NUCLEAIRE. L'électricien national, qui est désormais seul acteur de l'atome en France depuis la prise de contrôle du capital d'Areva New NP, a bouclé le 6 janvier 2018, la phase des essais "à froid" du réacteur de nouvelle génération EPR à Flamanville (Manche). Tous les systèmes de la chaudière ont été testés sous pression. Explications.

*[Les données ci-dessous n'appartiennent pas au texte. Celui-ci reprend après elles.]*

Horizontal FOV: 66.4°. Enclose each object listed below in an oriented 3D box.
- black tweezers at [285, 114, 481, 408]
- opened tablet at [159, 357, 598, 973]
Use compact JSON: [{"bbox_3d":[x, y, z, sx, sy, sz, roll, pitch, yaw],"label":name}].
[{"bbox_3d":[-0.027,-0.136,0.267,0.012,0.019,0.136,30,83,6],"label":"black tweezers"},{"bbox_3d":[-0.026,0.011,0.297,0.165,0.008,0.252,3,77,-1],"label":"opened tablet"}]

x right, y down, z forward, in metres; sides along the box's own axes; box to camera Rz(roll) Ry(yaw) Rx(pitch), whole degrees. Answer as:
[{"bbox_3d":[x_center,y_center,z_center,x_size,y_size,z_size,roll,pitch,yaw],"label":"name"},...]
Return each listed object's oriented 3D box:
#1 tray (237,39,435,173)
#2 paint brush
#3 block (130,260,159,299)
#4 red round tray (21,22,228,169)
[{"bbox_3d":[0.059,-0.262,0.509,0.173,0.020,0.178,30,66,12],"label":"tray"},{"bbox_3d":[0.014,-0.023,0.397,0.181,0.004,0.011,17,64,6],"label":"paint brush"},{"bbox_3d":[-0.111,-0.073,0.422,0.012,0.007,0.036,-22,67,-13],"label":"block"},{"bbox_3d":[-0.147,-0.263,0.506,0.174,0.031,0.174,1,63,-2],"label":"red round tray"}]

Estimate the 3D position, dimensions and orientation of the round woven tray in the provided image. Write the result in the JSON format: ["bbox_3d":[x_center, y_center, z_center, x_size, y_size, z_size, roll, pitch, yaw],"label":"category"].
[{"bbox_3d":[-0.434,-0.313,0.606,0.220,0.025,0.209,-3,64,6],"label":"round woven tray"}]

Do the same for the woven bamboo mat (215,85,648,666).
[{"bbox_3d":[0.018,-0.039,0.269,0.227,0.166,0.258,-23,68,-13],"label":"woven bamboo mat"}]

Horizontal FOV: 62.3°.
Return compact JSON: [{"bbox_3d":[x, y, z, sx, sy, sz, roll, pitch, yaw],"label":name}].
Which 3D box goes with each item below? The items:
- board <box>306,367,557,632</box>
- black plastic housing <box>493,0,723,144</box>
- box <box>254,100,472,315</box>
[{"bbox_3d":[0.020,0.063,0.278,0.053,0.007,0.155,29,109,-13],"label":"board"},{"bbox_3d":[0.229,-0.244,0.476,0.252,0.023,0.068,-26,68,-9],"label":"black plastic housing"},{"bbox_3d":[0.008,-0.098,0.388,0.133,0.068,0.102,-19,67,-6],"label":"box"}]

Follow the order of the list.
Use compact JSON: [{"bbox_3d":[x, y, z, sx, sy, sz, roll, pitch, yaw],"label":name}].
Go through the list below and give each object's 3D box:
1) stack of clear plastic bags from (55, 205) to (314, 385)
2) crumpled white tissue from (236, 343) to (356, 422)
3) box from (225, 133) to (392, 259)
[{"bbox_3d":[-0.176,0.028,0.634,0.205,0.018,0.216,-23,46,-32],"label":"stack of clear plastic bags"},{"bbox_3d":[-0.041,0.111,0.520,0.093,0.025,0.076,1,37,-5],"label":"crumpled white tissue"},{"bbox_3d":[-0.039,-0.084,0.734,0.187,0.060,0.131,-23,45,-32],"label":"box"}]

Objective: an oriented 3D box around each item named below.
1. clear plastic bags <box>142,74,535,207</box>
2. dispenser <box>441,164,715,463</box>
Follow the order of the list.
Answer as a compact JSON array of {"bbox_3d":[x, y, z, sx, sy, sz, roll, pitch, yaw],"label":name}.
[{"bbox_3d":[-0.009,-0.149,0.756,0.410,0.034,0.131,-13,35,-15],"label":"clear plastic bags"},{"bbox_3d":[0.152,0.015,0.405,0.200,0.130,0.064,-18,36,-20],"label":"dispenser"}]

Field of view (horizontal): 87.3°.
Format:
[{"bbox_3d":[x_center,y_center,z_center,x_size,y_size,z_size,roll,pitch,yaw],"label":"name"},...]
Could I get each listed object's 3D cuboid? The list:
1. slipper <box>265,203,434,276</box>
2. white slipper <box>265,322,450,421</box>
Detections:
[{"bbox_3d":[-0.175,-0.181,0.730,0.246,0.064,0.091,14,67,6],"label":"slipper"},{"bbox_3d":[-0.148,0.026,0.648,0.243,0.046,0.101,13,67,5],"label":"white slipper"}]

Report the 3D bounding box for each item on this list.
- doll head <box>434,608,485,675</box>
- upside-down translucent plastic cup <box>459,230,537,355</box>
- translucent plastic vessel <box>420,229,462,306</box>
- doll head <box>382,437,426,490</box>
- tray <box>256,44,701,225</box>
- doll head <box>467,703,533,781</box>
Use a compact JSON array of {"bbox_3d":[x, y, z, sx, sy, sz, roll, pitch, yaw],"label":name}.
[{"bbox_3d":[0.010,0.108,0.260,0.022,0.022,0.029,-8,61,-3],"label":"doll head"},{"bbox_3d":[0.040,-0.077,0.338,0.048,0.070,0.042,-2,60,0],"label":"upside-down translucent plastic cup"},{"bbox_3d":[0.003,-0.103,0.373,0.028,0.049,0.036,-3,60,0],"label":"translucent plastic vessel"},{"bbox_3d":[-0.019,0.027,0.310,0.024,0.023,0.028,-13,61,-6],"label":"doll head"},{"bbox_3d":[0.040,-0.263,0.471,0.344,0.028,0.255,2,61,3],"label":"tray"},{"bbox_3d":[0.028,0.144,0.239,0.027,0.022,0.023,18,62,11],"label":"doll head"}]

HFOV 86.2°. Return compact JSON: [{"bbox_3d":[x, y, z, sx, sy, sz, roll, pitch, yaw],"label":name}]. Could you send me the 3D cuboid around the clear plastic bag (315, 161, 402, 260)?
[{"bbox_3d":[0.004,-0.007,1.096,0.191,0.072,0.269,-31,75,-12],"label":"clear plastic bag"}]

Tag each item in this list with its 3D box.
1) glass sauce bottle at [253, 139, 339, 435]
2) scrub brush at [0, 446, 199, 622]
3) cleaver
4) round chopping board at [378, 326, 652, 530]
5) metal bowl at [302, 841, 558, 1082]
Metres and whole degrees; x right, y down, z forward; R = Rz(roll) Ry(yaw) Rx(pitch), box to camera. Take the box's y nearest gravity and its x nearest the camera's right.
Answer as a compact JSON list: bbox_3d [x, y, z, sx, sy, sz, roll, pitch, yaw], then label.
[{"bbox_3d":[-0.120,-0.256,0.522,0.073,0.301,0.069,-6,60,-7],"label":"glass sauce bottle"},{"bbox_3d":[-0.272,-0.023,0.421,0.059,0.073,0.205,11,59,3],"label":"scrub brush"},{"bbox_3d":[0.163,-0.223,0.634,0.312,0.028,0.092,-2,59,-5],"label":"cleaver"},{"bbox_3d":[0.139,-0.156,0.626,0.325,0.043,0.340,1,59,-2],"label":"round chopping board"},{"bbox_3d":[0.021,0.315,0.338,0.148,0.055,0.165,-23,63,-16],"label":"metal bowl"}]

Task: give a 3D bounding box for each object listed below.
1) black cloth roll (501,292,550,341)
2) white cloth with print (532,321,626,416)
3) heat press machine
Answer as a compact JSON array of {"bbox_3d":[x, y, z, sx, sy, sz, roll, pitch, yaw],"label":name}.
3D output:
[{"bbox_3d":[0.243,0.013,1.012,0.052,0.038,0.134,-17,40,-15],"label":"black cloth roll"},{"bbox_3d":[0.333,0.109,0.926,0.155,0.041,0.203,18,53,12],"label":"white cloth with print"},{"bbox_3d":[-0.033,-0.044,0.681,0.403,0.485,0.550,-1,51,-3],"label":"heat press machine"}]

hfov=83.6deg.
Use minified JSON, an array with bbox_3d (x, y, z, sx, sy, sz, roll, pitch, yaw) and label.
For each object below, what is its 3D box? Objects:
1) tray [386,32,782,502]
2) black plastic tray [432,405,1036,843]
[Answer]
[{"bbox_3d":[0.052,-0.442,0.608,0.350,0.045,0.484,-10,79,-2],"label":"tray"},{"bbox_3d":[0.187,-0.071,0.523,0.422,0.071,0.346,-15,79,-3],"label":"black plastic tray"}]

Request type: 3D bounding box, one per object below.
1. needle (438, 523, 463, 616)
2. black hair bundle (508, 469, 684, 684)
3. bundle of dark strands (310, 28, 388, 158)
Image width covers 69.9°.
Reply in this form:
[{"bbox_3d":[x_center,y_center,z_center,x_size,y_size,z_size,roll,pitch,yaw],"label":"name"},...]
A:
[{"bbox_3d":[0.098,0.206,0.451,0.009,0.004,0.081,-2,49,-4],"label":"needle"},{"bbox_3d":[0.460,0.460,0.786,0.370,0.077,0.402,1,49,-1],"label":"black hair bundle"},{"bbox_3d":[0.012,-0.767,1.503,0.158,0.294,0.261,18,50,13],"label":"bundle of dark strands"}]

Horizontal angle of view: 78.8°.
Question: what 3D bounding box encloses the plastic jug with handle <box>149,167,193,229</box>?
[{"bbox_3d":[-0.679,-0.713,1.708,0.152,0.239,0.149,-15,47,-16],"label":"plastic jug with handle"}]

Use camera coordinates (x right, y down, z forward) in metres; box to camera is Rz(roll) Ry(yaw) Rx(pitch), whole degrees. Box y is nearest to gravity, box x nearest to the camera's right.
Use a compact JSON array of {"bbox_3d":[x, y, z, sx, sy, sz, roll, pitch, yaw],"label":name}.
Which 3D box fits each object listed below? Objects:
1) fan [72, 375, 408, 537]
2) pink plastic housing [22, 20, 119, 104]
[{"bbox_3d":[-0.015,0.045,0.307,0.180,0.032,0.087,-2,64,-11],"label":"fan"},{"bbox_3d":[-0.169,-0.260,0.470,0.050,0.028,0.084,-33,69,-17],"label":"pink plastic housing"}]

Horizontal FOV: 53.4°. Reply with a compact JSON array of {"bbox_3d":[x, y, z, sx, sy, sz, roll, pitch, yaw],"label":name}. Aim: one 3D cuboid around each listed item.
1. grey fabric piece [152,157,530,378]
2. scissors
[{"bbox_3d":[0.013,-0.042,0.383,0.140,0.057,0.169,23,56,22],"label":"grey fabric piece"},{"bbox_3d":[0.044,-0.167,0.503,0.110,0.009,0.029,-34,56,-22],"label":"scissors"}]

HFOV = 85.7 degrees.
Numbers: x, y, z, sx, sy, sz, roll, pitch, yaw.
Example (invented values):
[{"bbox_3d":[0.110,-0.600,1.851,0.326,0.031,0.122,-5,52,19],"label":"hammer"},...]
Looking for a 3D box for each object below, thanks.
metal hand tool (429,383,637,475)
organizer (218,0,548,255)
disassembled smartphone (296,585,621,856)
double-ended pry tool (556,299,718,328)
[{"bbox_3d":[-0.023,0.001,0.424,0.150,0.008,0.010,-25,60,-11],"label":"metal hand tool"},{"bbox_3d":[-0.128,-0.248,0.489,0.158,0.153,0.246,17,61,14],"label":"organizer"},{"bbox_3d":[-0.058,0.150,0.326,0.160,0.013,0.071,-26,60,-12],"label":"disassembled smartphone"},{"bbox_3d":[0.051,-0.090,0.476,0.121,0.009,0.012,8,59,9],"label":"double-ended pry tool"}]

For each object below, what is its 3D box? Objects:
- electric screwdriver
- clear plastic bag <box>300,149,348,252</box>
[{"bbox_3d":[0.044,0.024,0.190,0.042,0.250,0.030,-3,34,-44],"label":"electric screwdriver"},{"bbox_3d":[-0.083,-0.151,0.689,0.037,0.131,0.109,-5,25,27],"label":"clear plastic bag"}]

Le chantier de l'EPR de Flamanville avance : EDF annonce avoir achevé - avec succès - les essais à froid de vérification en fonctionnement des circuits de l'installation nucléaire, sans carburant. La première phase, lancée le 18 décembre 2017, devait mener à la validation de l'étanchéité du circuit primaire du réacteur à une pression de plus de 240 bars, supérieure à ce qu'elle sera lorsque le circuit sera en service. L'électricien national précise avoir contrôlé plus de 500 soudures durant cette épreuve cruciale, supervisée par l'Autorité de sûreté nucléaire (ASN).

 

Le début des réactions de fission prévu pour la fin de l'année

 

La phase suivante, des essais "à chaud", débuteront au mois de juillet 2018. Cette fois, les circuits seront soumis à des conditions de pression et de température similaires aux conditions d'exploitation, toujours afin de démontrer son bon fonctionnement. EDF précise mobiliser plus de 1.000 ingénieurs et techniciens, de ses services et de ses partenaires industriels, pour réaliser l'ensemble des essais préalables à l'entrée en service du réacteur.

 

Il est prévu que le combustible nucléaire sera chargé à la fin de l'année pour démarrer les réactions de fission dans la foulée. Evidemment si tous les tests se déroulaient sans accroc. Le groupe a d'ailleurs confirmé sa feuille de route, établie en septembre 2015, après les soucis rencontrés sur la cuve. Rappelons que l'ASN a demandé que le remplacement du couvercle fautif soit prévu d'ici à la fin de 2024, au plus tard. Une pièce amovible qui pourrait même être changée dès 2021, lors du premier arrêt de rechargement de l'installation. Une opération estimée à 100 M€, dérisoire par rapport au coût total du projet Flamanville 3, pour l'heure estimé à 10,5 Mrds €.

 

EDF, unique chef de file de la filière nucléaire française :
Conformément aux accords définitifs, le groupe Areva a cédé 75,5 % du capital de New NP à EDF le 31 décembre 2017, pour environ 1,86 Mrd €. Un prix basé sur une valorisation estimée de 2,47 Mrds € (pour 100 %), sans reprise de dette financière, et qui correspond à huit fois l'EBITDA prévisionnel. Un versement complémentaire de 245 M€ au maximum pourrait être accordé ultérieurement, suivant les performances. A noter que Mitsubishi Heavy Industries est également entré au capital de New NP, à hauteur de 19,5 %.
L'entité regroupe les activités industrielles, de conception et de fourniture de réacteurs et d'équipements, d'assemblages combustible et de services à la base installée. Le périmètre de la transaction ne concerne toutefois pas les contrats relatifs à un autre projet EPR, celui d'Olkiluoto en Finlande. Certains contrats relatifs aux pièces forgées dans l'usine du Creusot, impliquée dans les défauts constatés de la cuve, resteront également au sein d'Areva. EDF note que la signature de l'accord est intervenue suite à l'avis positif de l'ASN, et qu'Areva SA continuera de garantir "tout risque résiduel résultant des audits" réalisés dans les unités du Creusot, de Saint-Marcel et de Jeumont.
Le pdg d'EDF, Jean-Bernard Lévy, a déclaré : "L'intégration de New NP au sein du groupe EDF à compter du 1er janvier 2018 permettra à notre industrie d'être plus performante et efficace dans la réalisation de travaux majeurs, comme le Grand carénage du parc, et plus compétitive pour la construction de nouvelles centrales nucléaires".